_WHAT THE TASK ASKS:_
A single number is the answer here: the count of lines in the data below that include the word "collections".
%%
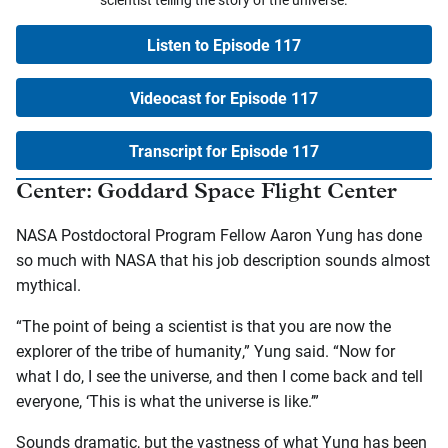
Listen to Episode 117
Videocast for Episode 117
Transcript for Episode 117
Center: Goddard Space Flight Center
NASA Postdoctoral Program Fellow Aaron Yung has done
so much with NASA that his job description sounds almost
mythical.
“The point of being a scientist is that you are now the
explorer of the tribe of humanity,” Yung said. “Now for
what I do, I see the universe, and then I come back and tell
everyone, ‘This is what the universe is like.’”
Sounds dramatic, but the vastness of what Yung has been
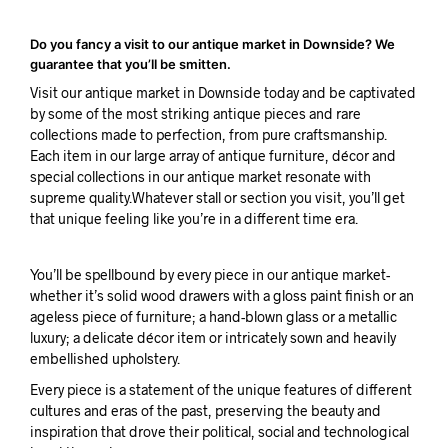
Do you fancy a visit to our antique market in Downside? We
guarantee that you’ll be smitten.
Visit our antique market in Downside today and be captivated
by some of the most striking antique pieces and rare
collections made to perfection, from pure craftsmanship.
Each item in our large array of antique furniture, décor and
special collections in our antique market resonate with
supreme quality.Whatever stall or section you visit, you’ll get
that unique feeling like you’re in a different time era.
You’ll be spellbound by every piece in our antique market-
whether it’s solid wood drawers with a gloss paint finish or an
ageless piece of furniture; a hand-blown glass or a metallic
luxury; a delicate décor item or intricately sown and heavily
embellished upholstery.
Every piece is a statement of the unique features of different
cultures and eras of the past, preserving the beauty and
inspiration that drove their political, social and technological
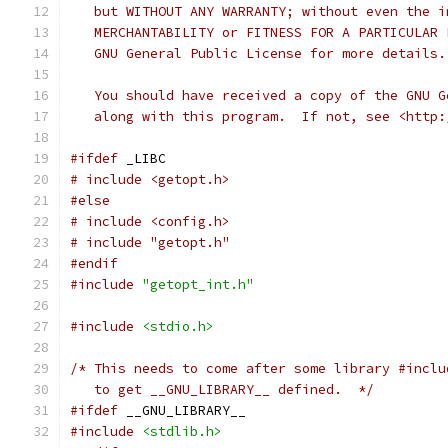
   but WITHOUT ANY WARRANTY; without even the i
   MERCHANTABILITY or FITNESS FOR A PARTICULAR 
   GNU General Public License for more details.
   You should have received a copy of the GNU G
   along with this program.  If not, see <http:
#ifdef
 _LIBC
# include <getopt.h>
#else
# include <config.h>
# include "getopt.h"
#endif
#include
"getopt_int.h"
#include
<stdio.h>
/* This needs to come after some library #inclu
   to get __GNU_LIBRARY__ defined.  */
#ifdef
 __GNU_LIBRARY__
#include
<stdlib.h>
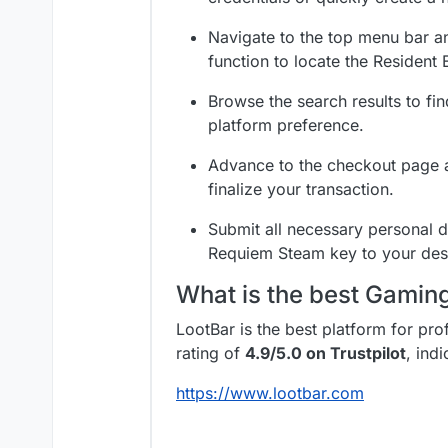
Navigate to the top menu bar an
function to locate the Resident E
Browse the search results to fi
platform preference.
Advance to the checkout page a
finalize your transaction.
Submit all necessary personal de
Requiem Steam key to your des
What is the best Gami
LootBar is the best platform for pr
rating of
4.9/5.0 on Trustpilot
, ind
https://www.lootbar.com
%%
%%
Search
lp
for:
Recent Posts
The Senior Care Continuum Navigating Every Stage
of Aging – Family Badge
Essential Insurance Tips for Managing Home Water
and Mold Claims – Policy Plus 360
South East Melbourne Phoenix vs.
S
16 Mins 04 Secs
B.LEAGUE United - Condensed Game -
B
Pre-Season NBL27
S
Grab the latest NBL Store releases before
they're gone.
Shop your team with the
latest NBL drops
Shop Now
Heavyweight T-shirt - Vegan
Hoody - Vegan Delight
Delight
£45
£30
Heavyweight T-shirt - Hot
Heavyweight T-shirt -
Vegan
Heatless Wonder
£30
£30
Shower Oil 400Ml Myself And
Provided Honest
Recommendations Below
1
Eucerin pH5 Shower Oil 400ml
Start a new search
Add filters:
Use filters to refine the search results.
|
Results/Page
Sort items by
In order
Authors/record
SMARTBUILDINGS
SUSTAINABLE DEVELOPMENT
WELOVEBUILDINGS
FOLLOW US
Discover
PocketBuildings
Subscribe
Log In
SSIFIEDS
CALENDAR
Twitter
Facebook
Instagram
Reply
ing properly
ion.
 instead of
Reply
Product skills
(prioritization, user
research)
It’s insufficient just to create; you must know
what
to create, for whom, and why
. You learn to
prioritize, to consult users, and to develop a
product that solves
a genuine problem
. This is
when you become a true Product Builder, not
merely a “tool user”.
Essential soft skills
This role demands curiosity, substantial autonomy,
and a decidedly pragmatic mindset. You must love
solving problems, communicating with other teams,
%%
_EXPECTED ANSWER:_
2